**The records:**
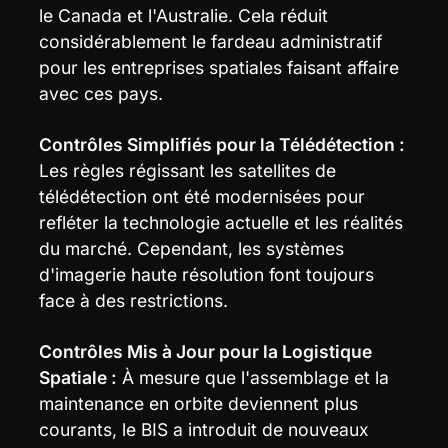
le Canada et l'Australie. Cela réduit 
considérablement le fardeau administratif 
pour les entreprises spatiales faisant affaire 
avec ces pays.
Contrôles Simplifiés pour la Télédétection :
Les règles régissant les satellites de 
télédétection ont été modernisées pour 
refléter la technologie actuelle et les réalités 
du marché. Cependant, les systèmes 
d'imagerie haute résolution font toujours 
face à des restrictions.
Contrôles Mis à Jour pour la Logistique 
Spatiale :
 À mesure que l'assemblage et la 
maintenance en orbite deviennent plus 
courants, le BIS a introduit de nouveaux 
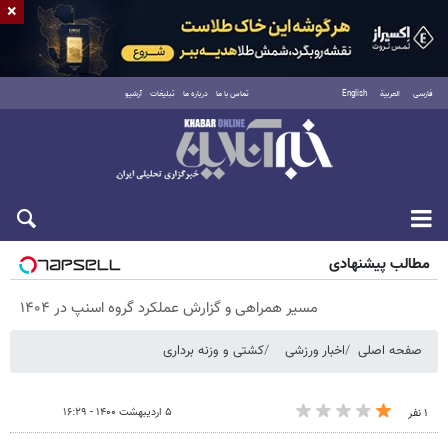
×
فارسی
العربية
English
تماس با ما
درباره ما
تبلیغات
آرشیو
پنجشنبه ۱۵ مرداد ۱۴۰۵
مطالب پیشنهادی
مسیر همراهی و گزارش عملکرد گروه اسنپ در ۱۴۰۴
صفحه اصلی
اخبار ورزشی
کشتی و وزنه‌ برداری
۵ اردیبهشت ۱۴۰۰ - ۱۶:۲۹
۱ نفر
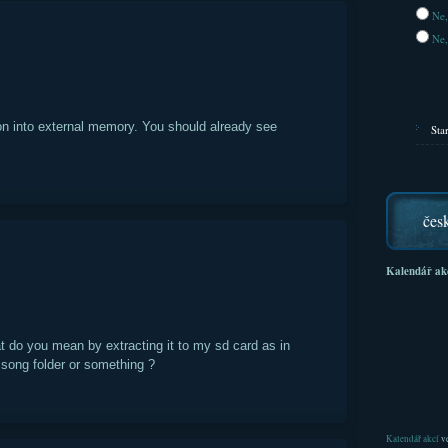
Ne,
Ne,
 on into external memory. You should already see
Sta
čes
Kalendář ak
at do you mean by extracting it to my sd card as in
i song folder or something ?
Kalendář akcí
ve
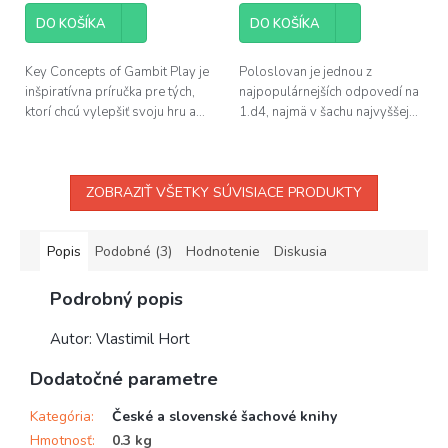
DO KOŠÍKA
DO KOŠÍKA
Key Concepts of Gambit Play je
Poloslovan je jednou z
inšpiratívna príručka pre tých,
najpopulárnejších odpovedí na
ktorí chcú vylepšiť svoju hru a...
1.d4, najmä v šachu najvyššej...
ZOBRAZIŤ VŠETKY SÚVISIACE PRODUKTY
Popis
Podobné (3)
Hodnotenie
Diskusia
Podrobný popis
Autor: Vlastimil Hort
Dodatočné parametre
Kategória
:
České a slovenské šachové knihy
Hmotnosť
:
0.3 kg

**Job item:**
Tell how many lines in the data above hold "Contrôles". Nothing but the number.

**Answer section:**
2